Oh...biasa saja. Iya, sampai di sini memang biasa. Yang kemudian menjadi tidak biasa -minimal bagi saya- adalah ketika pesawat itu makin terbang rendah menuju arah barat untuk memutar sebelum melakukan pendaratan (mungkin), eh...tiba-tiba sebuah pesawat lain baru saja take off dari arah barat dan sepertinya akan menuju ke timur nyelonong, juga melakukan manuver belok pada ketinggian yang tidak jauh jaraknya dari pesawat yang akan mendarat tadi. Adegannya sangat membuat deg-degan bagi saya, orang awam yang menonton. Saya sengaja menghentikan laju sepeda motor untuk melihat apa yang akan terjadi. Karena jarak antara dua pesawat sangat dekat!!! Pandangan mata telanjang dari bawah sih jarak pesawat yang akan mendarat kira-kira ada dalam hitungan meter di atas pesawat yang membelok ke arah timur. Saya bisa melihat laju pesawat di bawahnya itu begitu cepat (seperti maksa membelok supaya tidak terjadi tabrakan kali). Deket banget!! Sayang saya tak bawa kamera yang bisa mengabadikan peristiwa itu. Mungkin saya yang berlebihan tapi apakah adegan ‘akrobat’ yang baru sekali itu saya lihat tadi wajar. Tapi saya berpikir, untung malam itu tidak ada awan tebal yang mengharuskan pesawat di atas (yang akan mendarat tadi) harus menurunkan ketinggian lagi pada saat yang bersamaan. Kalau iya, waduh, bisa-bisa keduanya bertumpukan dan blarrrr!! Hii ngeri deh...
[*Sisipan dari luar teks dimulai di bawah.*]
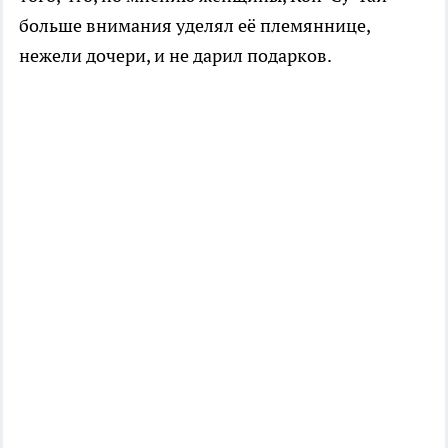
больше внимания уделял её племяннице,
нежели дочери, и не дарил подарков.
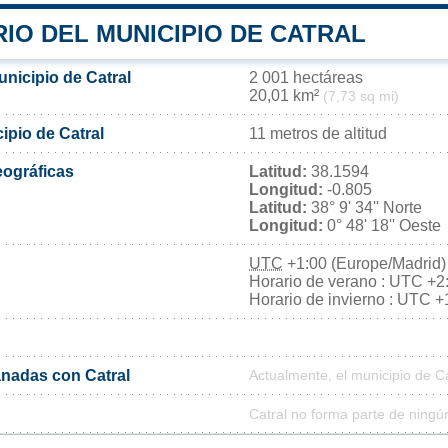
IO DEL MUNICIPIO DE CATRAL
unicipio de Catral
2 001 hectáreas
20,01 km²
(7,73 sq mi)
cipio de Catral
11 metros de altitud
ográficas
Latitud:
38.1594
Longitud:
-0.805
Latitud:
38° 9' 34'' Norte
Longitud:
0° 48' 18'' Oeste
UTC
+1:00 (Europe/Madrid)
Horario de verano : UTC +2
Horario de invierno : UTC +
nadas con Catral
Actualmente, el municipio de C
Catral no forma parte de ningú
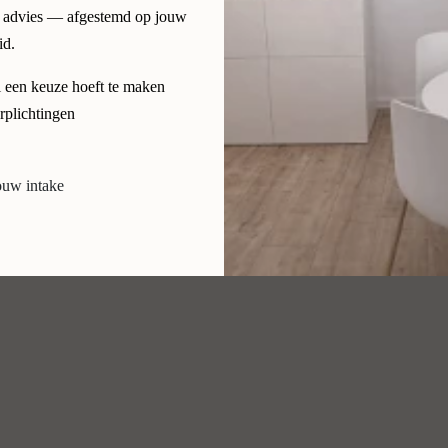
 op het gebied van huidverbetering, huidverjonging en
ijk advies — afgestemd op jouw
id.
l een keuze hoeft te maken
plichtingen
ouw intake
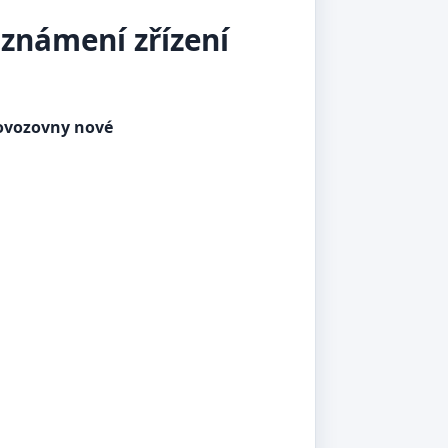
známení zřízení
rovozovny nové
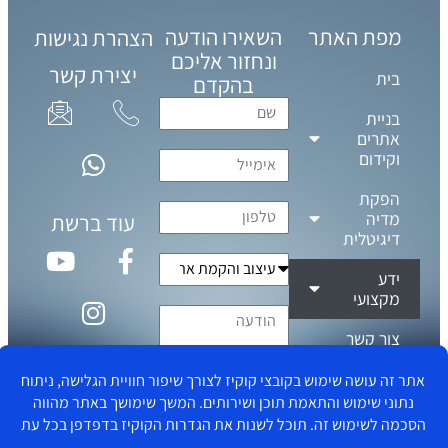
מפת האתר
השאירו הודעה
הצהרת נגישות
ונחזור אליכם
יצירת קשר
בית
בהקדם
בניית
אתרים
וקידום
הפקת
מדיה
עוד ברשת
דיגיטלית
ידע
מקצועי
צור קשר
תנאי שימוש
מדיניות פרטיות
שליחה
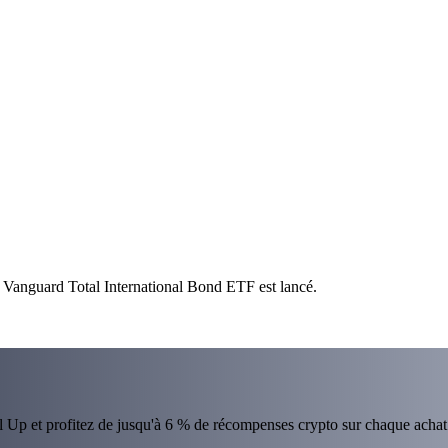
g Vanguard Total International Bond ETF est lancé.
el Up et profitez de jusqu'à 6 % de récompenses crypto sur chaque achat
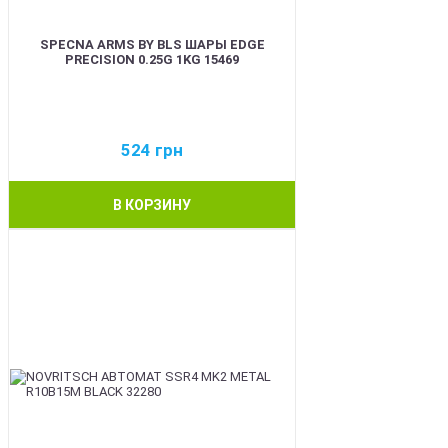
SPECNA ARMS BY BLS ШАРЫ EDGE
PRECISION 0.25G 1KG 15469
524
грн
В КОРЗИНУ
BEST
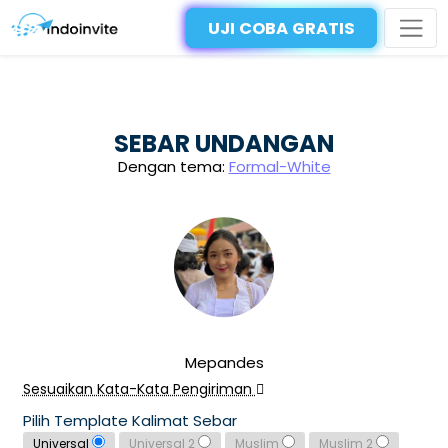
UJI COBA GRATIS
SEBAR UNDANGAN
Dengan tema:
Formal-White
Mepandes
Sesuaikan Kata-Kata Pengiriman
Pilih Template Kalimat Sebar
Universal
Universal 2
Muslim
Muslim 2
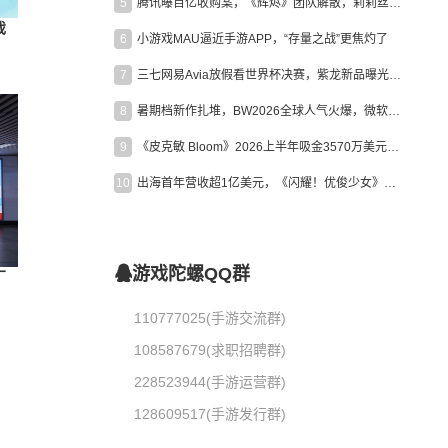
5
腾讯曝百亿收购案，《辉烬》团队解散，莉莉丝新作曝光｜陀螺周报
戏
6
小游戏MAU逼近手游APP，“存量之战”更焦灼了
7
三七网易Avia放假看世界杯决赛，紫龙新品曝光，米哈游新作上线 | 陀螺周报
8
暑期档新作扎堆，BW2026全球人气火爆，微软XBOX大裁员|陀螺周报
9
《皮克敏 Bloom》2026上半年吸金3570万美元，中国台湾成最大市场
10
出海首年营收超1亿美元，《闪耀！优俊少女》美国市场占比达七成
游戏陀螺QQ群
厂
110777025(手游交流群)
108587679(求职招聘群)
228523944(手游运营群)
128609517(手游发行群)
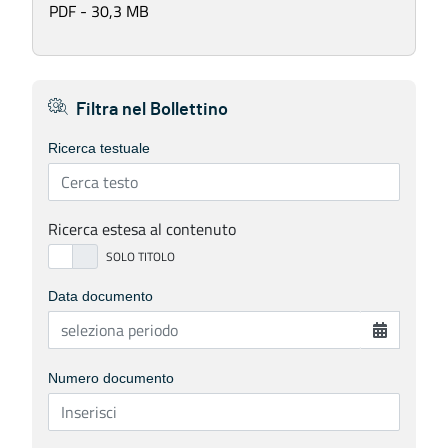
PDF - 30,3 MB
Filtra nel Bollettino
Ricerca testuale
Ricerca estesa al contenuto
Data documento
Numero documento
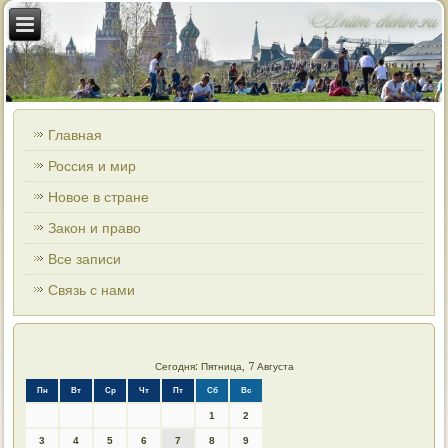
Главная
Россия и мир
Новое в стране
Закон и право
Все записи
Связь с нами
Сегодня: Пятница, 7 Августа
Пн
Вт
Ср
Чт
Пт
Сб
Вс
1
2
3
4
5
6
7
8
9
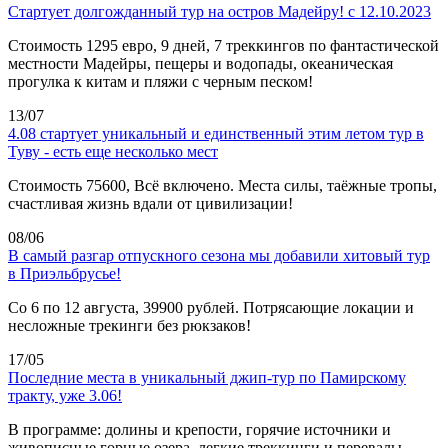
Стартует долгожданный тур на остров Мадейру! с 12.10.2023
Стоимость 1295 евро, 9 дней, 7 треккингов по фантастической
местности Мадейры, пещеры и водопады, океаническая
прогулка к китам и пляжи с черным песком!
13/07
4.08 стартует уникальный и единственный этим летом тур в
Туву - есть еще несколько мест
Стоимость 75600, Всё включено. Места силы, таёжные тропы,
счастливая жизнь вдали от цивилизации!
08/06
В самый разгар отпускного сезона мы добавили хитовый тур
в Приэльбрусье!
Со 6 по 12 августа, 39900 рублей. Потрясающие локации и
несложные трекинги без рюкзаков!
17/05
Последние места в уникальный джип-тур по Памирскому
тракту, уже 3.06!
В программе: долины и крепости, горячие источники и
живописные горные озера, легкие треккинги и перевалы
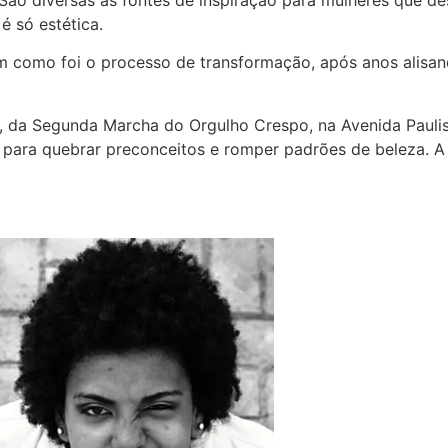
 São diversas as fontes de inspiração para mulheres que d
é só estética.
 como foi o processo de transformação, após anos alisand
, da Segunda Marcha do Orgulho Crespo, na Avenida Paulist
para quebrar preconceitos e romper padrões de beleza. 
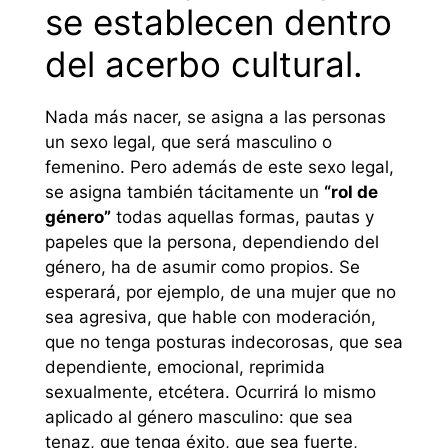
se establecen dentro
del acerbo cultural.
Nada más nacer, se asigna a las personas
un sexo legal, que será masculino o
femenino. Pero además de este sexo legal,
se asigna también tácitamente un
“rol de
género”
todas aquellas formas, pautas y
papeles que la persona, dependiendo del
género, ha de asumir como propios. Se
esperará, por ejemplo, de una mujer que no
sea agresiva, que hable con moderación,
que no tenga posturas indecorosas, que sea
dependiente, emocional, reprimida
sexualmente, etcétera. Ocurrirá lo mismo
aplicado al género masculino: que sea
tenaz, que tenga éxito, que sea fuerte,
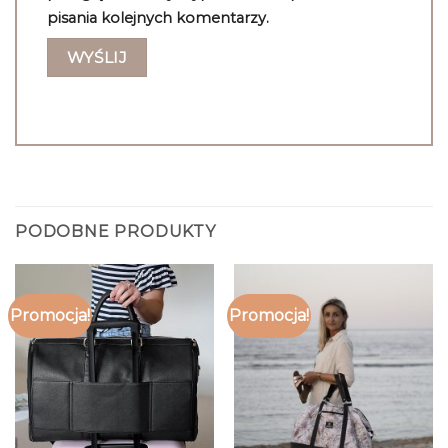
pisania kolejnych komentarzy.
PODOBNE PRODUKTY
Promocja!
Promocja!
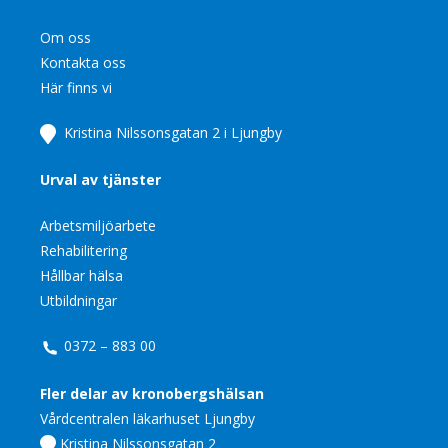
Om oss
Kontakta oss
Här finns vi
Kristina Nilssonsgatan 2 i Ljungby
Urval av tjänster
Arbetsmiljöarbete
Rehabilitering
Hållbar hälsa
Utbildningar
0372 – 883 00
Fler delar av kronobergshälsan
Vårdcentralen läkarhuset Ljungby
Kristina Nilssonsgatan 2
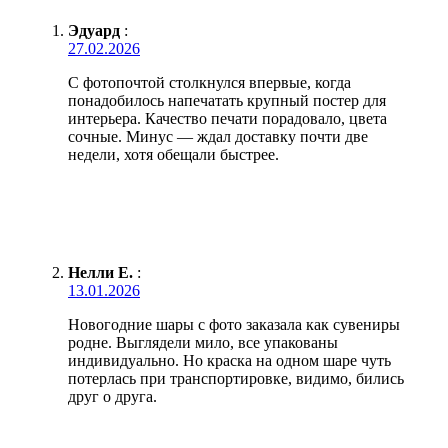
Эдуард
:
27.02.2026
С фотопочтой столкнулся впервые, когда
понадобилось напечатать крупный постер для
интерьера. Качество печати порадовало, цвета
сочные. Минус — ждал доставку почти две
недели, хотя обещали быстрее.
Нелли Е.
:
13.01.2026
Новогодние шары с фото заказала как сувениры
родне. Выглядели мило, все упакованы
индивидуально. Но краска на одном шаре чуть
потерлась при транспортировке, видимо, бились
друг о друга.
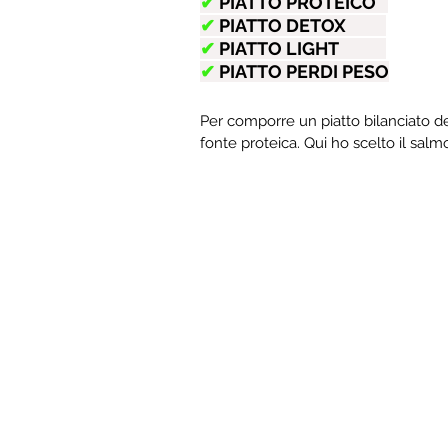
✔︎
 PIATTO PROTEICO   
✔︎
 PIATTO DETOX          
✔︎
 PIATTO LIGHT            
✔︎
PIATTO PERDI PESO
Per comporre un piatto bilanciato de
fonte proteica. Qui ho scelto il salm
Dulu pernah juga sih lihat pesawat tempur AU melayang rendah di sebalah timur di atas Bandara Adi Sucipto, dalam waktu sepersekian detik, sebuah pesawat Garuda melakukan take-off ke arah timur juga. Jadi adegannya sama akrobatiknya. Pesawat tempur lewat sementara Garuda naik (posisi masih miring geto). Saya heran bagaimana mungkin kesibukan naik-turun pesawat di bandara ‘diatur’ sedemikian mengerikan. Bandara ini memang mulai padat dengan jadwal pesawat tapi ya mbok jangan sembrono juga mengatur kapan naik kapan turunnya. Hargailah nyawa segelintir orang yang ada di pesawat itu. Mereka mungkin pulang atau pergi untuk menemui orang-orang yang mereka kasihi. Bayangkan apa yang terjadi kalau pesawat-pesawat di udara jadi seperti bis yang di jalan yak-yakan lajunya. Saling mendahului sambil membunyikan klakson sepanjang jalan. Saling potong jalan sana-sini hanya untuk berbelok. Hiii ngeri....

Welcome to my CILOQUE!

Why I call it Ciloque? Karena Ciloque adalah nama beken dari snack kesukaanku. Itu yang bentuknya bulet seperti bakso, dari tepung tok. Kadang-kadang di tengahnya ada sisipan putih telur tapi kuecil buanget. Makannya pake lidi, ditusuk sambil dicelupin saos (kadang bukan saos asli dari tomat atau cabe, hehe..). Harganya dari 100 sampai 250 ada! Oya, cilok itu bisa ditemukan di mana-mana. Beda-beda nama sih. Di jawa biasanya orang bilang cilok, sojek (bakso ojek), salome. Di Kalimantan aku pernah juga rasa namanya penthol. Bedanya di sini cuma tepung, kalau di sana pake telur puyuh. Untuk membeli cilok aku harus 'mematikan' dulu urat malu, karena aku mesti mampir ke depan SD atau sekolahan, bergerombol sama anak-anak SD sampai abang penjualnya nggak keliatan itu. Maklum itu cemilan (harusnya) buat anak-anak. Kalau di kantor lagi nggak ada bos, trus ada penjual cilok lewat, aku cegat aja dia. Tapi kalau bos ada, aku ndak berani hehe...kadang-kadang itu penjual gara-gara udah apal jadi ngetem trus di depan kantor. Welcome to my first blog, CILOQUE.